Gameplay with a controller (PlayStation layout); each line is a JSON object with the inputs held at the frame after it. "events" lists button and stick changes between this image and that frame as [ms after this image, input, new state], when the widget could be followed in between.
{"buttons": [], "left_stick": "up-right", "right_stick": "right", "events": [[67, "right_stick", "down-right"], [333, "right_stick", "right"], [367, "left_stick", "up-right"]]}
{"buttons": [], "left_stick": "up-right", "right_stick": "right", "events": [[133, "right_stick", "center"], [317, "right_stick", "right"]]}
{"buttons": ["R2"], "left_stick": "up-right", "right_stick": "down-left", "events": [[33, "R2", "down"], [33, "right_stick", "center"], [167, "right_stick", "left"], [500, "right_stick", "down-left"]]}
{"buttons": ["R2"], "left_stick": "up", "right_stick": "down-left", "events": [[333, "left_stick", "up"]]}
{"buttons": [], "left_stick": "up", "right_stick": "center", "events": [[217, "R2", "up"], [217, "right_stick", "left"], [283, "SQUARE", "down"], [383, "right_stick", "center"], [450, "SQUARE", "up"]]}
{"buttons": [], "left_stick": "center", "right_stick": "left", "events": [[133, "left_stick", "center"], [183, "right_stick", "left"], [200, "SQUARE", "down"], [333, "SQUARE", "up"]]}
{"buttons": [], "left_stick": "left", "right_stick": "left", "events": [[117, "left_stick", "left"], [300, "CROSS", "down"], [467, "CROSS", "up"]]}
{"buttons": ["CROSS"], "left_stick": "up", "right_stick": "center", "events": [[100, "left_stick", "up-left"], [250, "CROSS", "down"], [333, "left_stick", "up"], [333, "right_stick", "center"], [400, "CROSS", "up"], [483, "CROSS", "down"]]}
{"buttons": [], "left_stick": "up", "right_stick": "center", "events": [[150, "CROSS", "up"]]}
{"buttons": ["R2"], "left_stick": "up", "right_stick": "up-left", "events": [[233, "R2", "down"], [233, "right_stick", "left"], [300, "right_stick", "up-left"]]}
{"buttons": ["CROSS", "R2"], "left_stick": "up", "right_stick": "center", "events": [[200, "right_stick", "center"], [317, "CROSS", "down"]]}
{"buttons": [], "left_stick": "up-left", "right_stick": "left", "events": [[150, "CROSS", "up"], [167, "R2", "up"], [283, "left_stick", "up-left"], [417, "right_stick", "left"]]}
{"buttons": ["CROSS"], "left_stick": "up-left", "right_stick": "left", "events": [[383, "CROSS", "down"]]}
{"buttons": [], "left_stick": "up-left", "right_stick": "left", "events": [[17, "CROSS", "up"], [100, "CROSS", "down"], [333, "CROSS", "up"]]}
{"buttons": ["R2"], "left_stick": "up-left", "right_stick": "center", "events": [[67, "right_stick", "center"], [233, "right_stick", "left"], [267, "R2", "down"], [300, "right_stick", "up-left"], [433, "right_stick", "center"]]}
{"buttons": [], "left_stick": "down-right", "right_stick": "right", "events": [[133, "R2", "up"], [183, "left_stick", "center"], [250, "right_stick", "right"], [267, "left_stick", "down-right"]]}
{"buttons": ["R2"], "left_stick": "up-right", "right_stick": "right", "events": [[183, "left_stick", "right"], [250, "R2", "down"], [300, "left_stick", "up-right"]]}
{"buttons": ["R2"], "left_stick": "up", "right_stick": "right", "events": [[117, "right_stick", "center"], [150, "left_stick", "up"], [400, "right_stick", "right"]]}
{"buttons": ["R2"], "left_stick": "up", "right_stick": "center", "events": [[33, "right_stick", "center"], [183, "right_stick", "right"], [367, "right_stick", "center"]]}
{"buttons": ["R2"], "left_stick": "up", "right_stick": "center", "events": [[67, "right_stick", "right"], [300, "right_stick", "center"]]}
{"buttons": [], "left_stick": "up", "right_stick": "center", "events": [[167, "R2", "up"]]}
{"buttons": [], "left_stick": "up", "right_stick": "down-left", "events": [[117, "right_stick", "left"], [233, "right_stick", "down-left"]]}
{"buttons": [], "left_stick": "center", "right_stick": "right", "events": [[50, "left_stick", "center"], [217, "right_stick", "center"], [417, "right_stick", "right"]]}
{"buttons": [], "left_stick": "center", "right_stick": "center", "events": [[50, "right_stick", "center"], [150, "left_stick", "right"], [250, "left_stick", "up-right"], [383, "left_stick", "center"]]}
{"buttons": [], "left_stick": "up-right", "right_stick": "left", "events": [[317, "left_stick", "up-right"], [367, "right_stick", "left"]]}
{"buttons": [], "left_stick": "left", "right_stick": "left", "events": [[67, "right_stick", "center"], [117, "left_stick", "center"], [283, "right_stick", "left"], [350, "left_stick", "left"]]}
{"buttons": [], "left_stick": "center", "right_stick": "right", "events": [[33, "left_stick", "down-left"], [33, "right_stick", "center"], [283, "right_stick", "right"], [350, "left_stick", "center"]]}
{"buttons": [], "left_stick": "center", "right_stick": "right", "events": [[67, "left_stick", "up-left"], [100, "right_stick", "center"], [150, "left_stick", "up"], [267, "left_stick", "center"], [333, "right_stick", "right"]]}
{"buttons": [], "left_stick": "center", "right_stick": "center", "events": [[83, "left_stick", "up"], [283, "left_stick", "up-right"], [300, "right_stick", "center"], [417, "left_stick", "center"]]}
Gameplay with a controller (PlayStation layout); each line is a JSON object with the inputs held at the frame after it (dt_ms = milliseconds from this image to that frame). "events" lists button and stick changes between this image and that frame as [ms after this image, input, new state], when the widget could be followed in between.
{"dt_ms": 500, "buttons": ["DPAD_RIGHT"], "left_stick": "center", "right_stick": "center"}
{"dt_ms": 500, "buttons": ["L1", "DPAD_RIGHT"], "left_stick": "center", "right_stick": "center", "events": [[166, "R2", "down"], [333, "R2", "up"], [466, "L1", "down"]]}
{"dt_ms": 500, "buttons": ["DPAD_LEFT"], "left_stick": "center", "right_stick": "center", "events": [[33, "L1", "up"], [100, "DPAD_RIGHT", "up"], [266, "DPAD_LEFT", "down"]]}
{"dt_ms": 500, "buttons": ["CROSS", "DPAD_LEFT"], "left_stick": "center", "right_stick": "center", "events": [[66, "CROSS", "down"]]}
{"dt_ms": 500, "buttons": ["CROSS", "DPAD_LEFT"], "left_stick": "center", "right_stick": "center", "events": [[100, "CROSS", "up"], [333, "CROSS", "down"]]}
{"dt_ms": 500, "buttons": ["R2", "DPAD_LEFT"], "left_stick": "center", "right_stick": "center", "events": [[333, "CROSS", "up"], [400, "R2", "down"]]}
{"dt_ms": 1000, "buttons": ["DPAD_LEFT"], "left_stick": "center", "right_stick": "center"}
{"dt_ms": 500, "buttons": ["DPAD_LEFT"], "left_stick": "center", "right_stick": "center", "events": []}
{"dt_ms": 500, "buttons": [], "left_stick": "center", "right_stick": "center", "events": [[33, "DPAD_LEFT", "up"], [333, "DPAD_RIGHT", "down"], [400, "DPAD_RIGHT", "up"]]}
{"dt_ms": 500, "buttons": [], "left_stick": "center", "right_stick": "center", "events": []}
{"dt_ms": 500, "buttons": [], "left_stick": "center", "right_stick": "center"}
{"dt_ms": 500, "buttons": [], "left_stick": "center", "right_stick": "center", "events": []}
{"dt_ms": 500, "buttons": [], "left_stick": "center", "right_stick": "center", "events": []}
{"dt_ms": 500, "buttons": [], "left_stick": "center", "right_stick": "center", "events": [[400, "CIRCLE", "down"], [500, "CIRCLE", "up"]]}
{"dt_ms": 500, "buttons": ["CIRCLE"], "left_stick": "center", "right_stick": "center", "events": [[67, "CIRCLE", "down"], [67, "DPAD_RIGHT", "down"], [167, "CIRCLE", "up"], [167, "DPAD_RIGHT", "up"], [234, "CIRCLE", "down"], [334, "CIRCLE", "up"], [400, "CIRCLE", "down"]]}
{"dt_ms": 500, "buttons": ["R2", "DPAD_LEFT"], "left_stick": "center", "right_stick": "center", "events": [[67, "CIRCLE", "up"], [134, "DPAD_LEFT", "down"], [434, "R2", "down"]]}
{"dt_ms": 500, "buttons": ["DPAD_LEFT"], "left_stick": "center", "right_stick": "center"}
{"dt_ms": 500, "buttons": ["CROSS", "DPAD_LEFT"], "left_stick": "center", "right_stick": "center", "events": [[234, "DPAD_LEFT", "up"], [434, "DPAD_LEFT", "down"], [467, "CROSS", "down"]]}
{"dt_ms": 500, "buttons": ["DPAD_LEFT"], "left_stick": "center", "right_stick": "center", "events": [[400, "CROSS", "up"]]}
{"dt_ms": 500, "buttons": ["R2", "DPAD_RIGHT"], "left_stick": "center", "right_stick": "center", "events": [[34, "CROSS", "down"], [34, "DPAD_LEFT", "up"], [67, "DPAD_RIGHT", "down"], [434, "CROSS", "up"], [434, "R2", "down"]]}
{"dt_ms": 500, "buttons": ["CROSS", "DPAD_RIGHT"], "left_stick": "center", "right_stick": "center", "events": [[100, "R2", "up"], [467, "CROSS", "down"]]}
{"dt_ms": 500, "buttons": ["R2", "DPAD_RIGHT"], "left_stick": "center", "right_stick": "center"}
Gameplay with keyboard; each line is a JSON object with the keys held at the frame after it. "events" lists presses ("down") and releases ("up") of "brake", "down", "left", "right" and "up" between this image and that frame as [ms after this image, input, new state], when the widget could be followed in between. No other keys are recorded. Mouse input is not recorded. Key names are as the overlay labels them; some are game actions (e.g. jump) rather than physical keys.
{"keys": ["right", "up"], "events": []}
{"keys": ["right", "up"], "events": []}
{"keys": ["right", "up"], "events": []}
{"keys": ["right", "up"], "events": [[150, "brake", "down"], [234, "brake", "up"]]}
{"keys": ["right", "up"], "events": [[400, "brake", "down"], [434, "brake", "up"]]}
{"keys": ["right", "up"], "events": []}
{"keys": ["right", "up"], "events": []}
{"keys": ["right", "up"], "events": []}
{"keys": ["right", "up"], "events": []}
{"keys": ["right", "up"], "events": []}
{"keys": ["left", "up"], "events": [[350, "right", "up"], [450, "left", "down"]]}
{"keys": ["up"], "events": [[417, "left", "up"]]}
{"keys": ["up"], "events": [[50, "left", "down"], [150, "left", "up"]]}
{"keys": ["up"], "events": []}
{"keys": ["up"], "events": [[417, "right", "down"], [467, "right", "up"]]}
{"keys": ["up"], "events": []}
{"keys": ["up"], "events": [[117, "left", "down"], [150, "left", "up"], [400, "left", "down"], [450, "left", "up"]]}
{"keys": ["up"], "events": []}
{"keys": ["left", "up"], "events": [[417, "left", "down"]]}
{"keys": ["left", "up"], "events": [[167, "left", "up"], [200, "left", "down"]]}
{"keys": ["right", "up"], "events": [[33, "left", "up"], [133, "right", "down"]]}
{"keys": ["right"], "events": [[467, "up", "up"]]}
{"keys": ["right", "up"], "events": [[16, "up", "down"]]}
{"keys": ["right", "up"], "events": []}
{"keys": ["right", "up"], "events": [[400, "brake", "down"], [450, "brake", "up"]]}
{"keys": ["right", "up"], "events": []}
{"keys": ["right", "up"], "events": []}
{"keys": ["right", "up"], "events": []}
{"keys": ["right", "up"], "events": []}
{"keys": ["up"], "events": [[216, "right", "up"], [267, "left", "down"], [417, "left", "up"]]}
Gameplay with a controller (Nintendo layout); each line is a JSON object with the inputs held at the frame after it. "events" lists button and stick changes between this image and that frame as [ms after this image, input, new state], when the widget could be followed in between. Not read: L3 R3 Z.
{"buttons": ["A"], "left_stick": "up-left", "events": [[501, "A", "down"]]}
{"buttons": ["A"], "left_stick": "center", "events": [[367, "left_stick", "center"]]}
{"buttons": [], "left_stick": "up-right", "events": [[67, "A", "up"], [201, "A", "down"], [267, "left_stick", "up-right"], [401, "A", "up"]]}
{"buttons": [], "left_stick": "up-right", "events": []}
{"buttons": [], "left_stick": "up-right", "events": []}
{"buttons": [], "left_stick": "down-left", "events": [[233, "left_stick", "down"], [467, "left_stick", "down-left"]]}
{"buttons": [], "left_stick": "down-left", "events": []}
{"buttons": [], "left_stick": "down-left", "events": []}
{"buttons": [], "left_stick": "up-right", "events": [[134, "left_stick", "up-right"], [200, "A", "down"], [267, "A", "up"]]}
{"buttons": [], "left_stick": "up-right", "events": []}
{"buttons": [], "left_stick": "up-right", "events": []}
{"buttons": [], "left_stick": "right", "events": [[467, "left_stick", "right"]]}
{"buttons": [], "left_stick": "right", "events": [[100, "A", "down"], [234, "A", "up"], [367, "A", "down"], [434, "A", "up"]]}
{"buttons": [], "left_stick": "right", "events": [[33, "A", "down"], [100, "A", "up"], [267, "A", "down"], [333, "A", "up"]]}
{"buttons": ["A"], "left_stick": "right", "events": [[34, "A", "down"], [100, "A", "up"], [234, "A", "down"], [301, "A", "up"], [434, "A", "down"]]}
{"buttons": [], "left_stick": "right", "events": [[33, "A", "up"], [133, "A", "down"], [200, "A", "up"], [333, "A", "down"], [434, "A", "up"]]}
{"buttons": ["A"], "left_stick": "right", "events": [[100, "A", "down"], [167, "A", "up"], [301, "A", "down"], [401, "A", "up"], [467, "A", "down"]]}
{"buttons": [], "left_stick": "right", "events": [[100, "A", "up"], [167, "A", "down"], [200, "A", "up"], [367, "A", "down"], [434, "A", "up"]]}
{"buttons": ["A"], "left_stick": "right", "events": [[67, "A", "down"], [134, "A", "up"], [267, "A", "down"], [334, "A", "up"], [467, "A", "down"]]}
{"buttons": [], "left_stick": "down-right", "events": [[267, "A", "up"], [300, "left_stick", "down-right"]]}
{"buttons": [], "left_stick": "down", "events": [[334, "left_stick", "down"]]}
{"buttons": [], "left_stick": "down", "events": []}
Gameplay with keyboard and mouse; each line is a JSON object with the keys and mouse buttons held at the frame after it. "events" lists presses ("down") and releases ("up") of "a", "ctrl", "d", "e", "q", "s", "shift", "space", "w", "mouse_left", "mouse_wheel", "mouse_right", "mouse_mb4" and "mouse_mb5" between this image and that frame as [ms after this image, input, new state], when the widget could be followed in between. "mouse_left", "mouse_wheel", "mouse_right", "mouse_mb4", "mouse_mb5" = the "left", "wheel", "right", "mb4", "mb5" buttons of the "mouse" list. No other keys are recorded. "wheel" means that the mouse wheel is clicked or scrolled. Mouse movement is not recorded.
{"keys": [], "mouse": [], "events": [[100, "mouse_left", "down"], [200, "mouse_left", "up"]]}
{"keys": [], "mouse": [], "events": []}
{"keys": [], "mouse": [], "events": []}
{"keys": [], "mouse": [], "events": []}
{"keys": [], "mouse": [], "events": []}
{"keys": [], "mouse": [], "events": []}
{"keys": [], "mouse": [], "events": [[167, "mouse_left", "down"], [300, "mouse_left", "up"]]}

****************************************

» Work instructions
For every line above that includes the string "CIRCLE", copy the line.

» Output for this task
{"dt_ms": 500, "buttons": [], "left_stick": "center", "right_stick": "center", "events": [[400, "CIRCLE", "down"], [500, "CIRCLE", "up"]]}
{"dt_ms": 500, "buttons": ["CIRCLE"], "left_stick": "center", "right_stick": "center", "events": [[67, "CIRCLE", "down"], [67, "DPAD_RIGHT", "down"], [167, "CIRCLE", "up"], [167, "DPAD_RIGHT", "up"], [234, "CIRCLE", "down"], [334, "CIRCLE", "up"], [400, "CIRCLE", "down"]]}
{"dt_ms": 500, "buttons": ["R2", "DPAD_LEFT"], "left_stick": "center", "right_stick": "center", "events": [[67, "CIRCLE", "up"], [134, "DPAD_LEFT", "down"], [434, "R2", "down"]]}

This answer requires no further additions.